Until the end! At the end the shark is jumping out of the water and eating buoys and all other sorts of unrealistic, vengeance-based behavior. That worked in Jaws, where the shark is slowly revealed to be more than just an animal, but there’s no such revelation here. The movie treats the shark as a force of nature for most of the runtime and then switches gears and makes it a villain.
Of course what do you expect from a Collet-Serra film? He’s incredibly subtle (for him) for most of the film, and you can feel him itching to stretch out in the finale. He wants to get big and silly, and does he ever. It doesn’t work for me, but it doesn’t totally ruin the film either. I found myself in the strange position of for once wishing Collet-Serra would just rein it in a little bit. Just a little bit.

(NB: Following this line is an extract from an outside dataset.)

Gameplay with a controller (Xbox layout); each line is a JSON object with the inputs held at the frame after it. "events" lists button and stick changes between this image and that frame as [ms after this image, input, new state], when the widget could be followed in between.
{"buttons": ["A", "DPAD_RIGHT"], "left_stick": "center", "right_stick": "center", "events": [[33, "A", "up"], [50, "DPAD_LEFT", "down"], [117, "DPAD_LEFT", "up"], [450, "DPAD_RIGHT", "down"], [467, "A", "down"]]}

The Shallows is basically “What if the girl from the opening of Jaws survived and fought back?” and it works as such. Not gory enough to turn off casual audiences, but still with enough carnage to satisfy weirdos like me (one guy crawling away from his own severed lower section had me cackling, upsetting the person sitting next to me, who was just horrified by the grue), The Shallows is a perfectly crafted summer confection. It isn’t as good as the best of Collet-Serra, but it may be among his most consistent, and it’s definitely his most beautiful film. It’s also one of his better crafted, and he has successfully picked up the challenge that Spielberg laid down all those years ago, once again making us too afraid to get in the water.